Театр, несмотря на прекрасную майскую погоду был полон сверху донизу. Всё наше семейство осталось за кулисами, никто из нас не имел бодрости пойти смотреть представление из зрительской залы, а бедная матушка наша со страха убежала за самую заднюю декорацию. Вот наконец Старн прочел монолог, предшествовавший появлению Фингала:
Но плески в воздухе народа раздались;
Конечно, к сим местам царь шествует Морвена…
Еще минута – и Фингал является на сцену. Единодушный гром рукоплесканий в тот же миг раздался в воздухе, и дебютант, а за ним и мы вздохнули свободнее. Он, по принятому обычаю, преклонил голову перед снисходительными зрителями, и новые продолжительные аплодисменты вторично его приветствовали. Наконец всё умолкло, и Василий начал свой монолог. Голос его дрожал, слышно было, что он еще не может с ним совладать, не может осилить свою робость, но когда он произнес последние стихи первого монолога, громкие рукоплескания были уже не знаком ободрения дебютанту, но наградой и одобрением.

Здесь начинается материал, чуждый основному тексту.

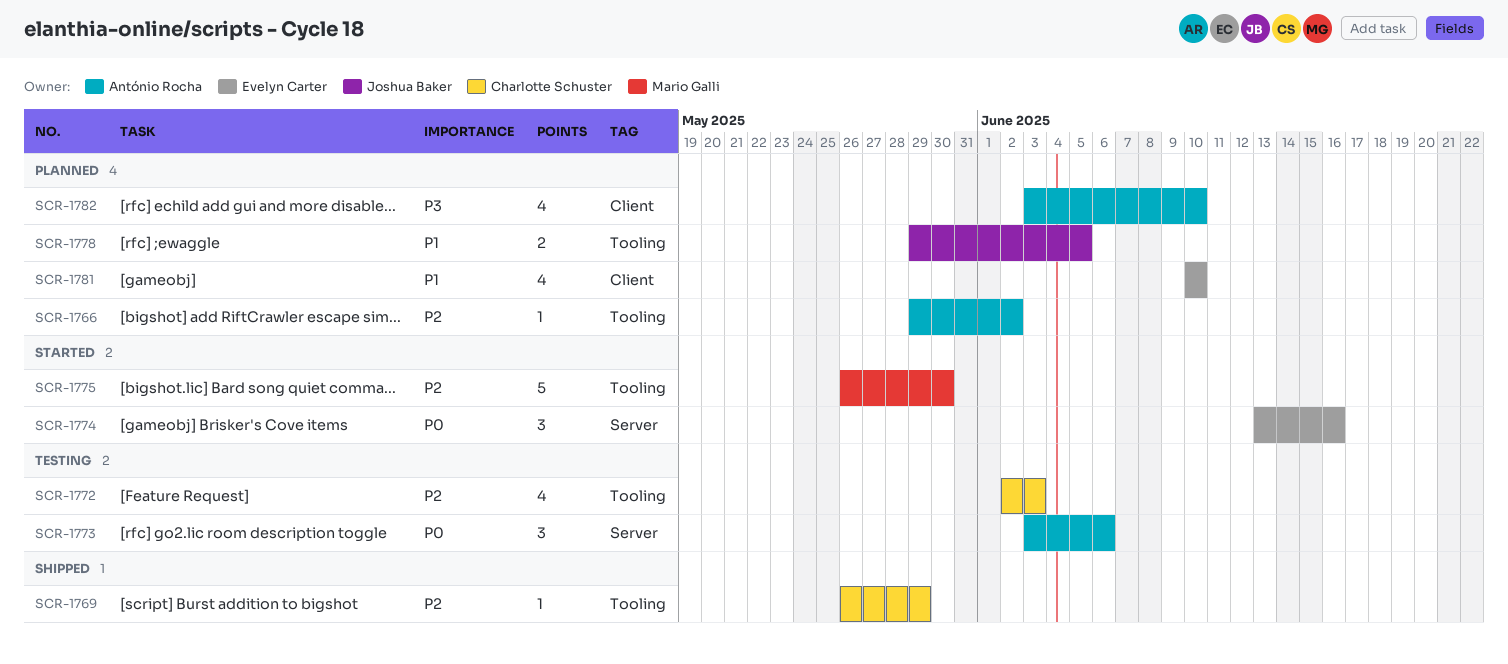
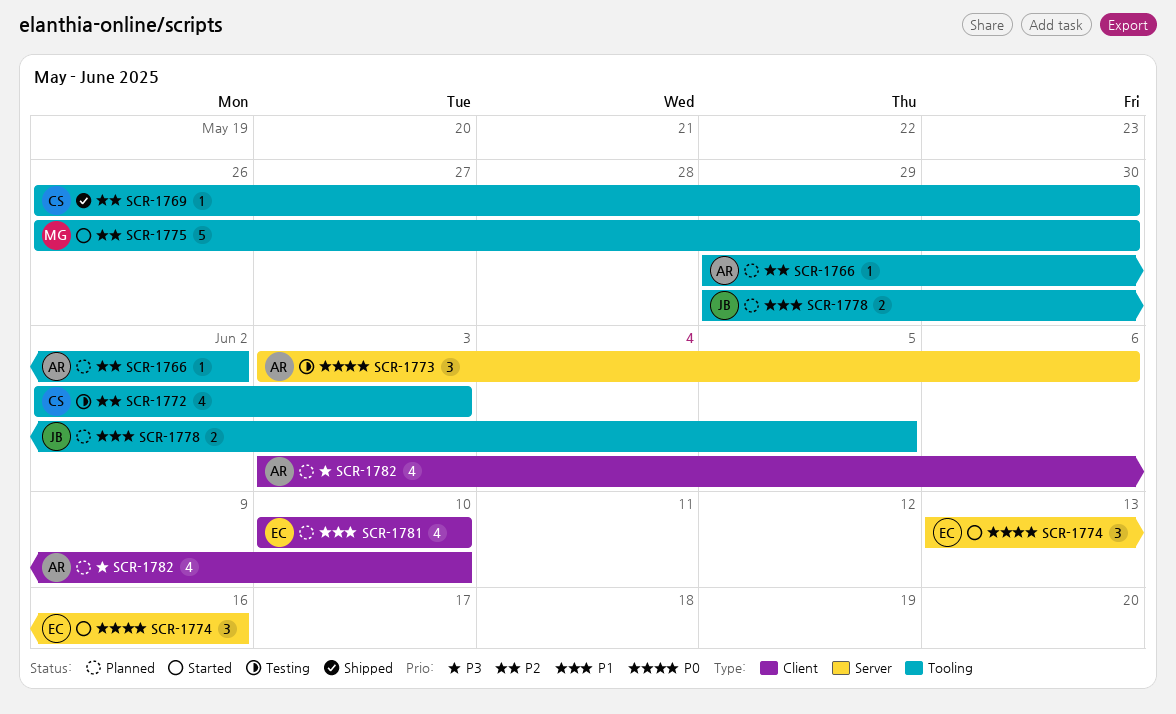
SCR-1769, due: May 29 -> May 30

Первый акт прошел с успехом, и мы вполовину были успокоены. Но в первом акте одна только декламация; второй акт этой трагедии самый трудный: он требует и душевного жара, и сильного чувства, а вместе с тем и сценических движений. Новые мучительные ожидания, новые опасения! Второй акт произвел эффект больше первого; во многих местах роли публика не давала брату кончить его речи, и взрывы аплодисментов, и крики «браво!» были лестной наградой счастливому дебютанту. По окончании трагедии, разумеется, его вызвали несколько раз, и дебют брата моего, по справедливости должен быть внесен в театральную хронику как один из самых удачных на русской сцене.

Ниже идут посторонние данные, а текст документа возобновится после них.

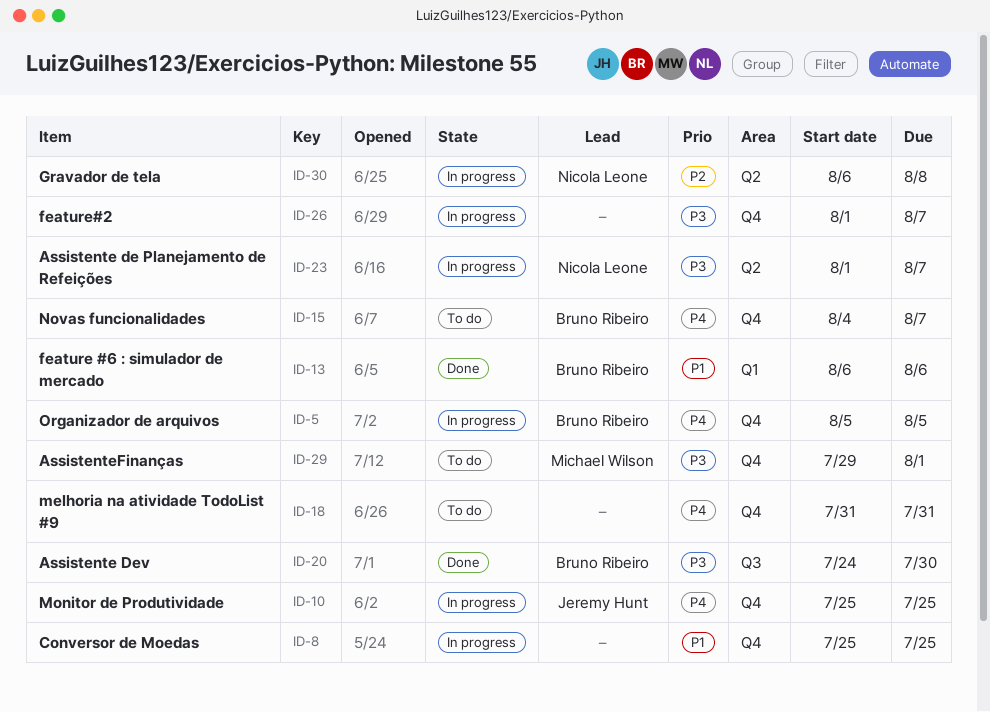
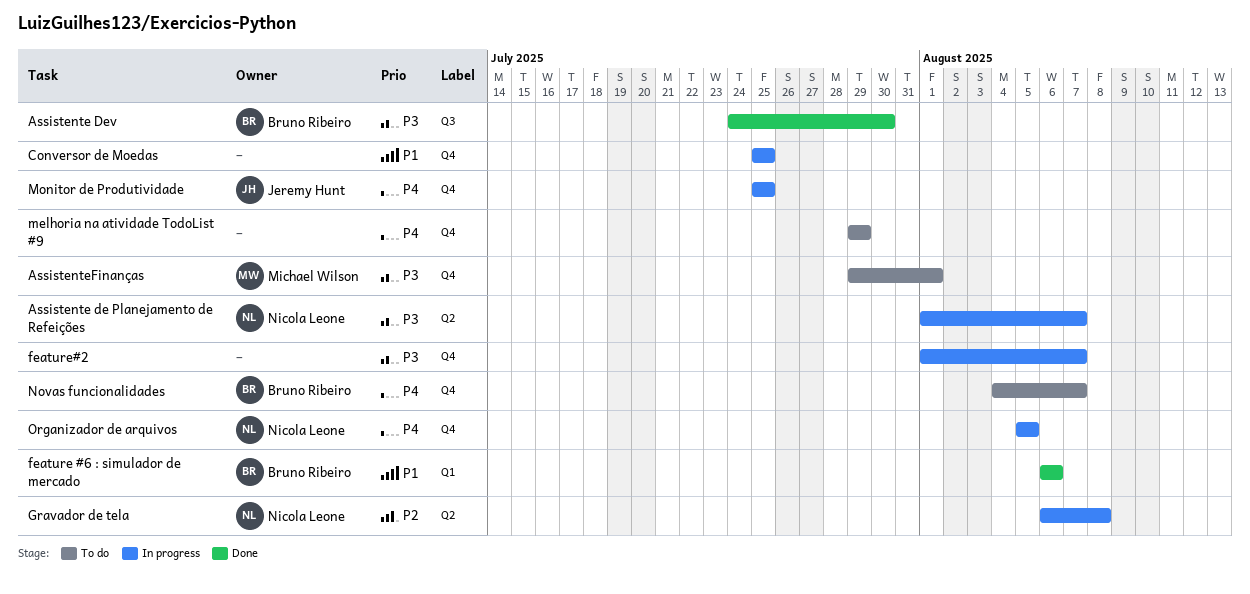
melhoria na atividade TodoList #9, start: Jul 31 -> Jul 29
melhoria na atividade TodoList #9, due: Jul 31 -> Jul 29
Organizador de arquivos, owner: Bruno Ribeiro -> Nicola Leone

Само собою разумеется, что брат мой не мог быть без погрешностей и недостатков: первые роли в трагедиях требуют столько важных условий, что мудрено их удовлетворить начинающему актеру, 18-летнему юноше. Кроме чувств, душевного жара, ясного произношения, правильной дикции, мимика и пластика составляют необходимую принадлежность трагика. Хотя рост моего брата был высок не по годам, но вся фигура его тогда еще не сложилась; ни орган его, ни физические силы не могли быть в полном развитии. В нем заметен был также недостаток сценической ловкости, которая, конечно, приобретается только опытностью. Но при всем том большая часть данных говорила в его пользу, и по первому дебюту можно было тогда судить о будущих его успехах.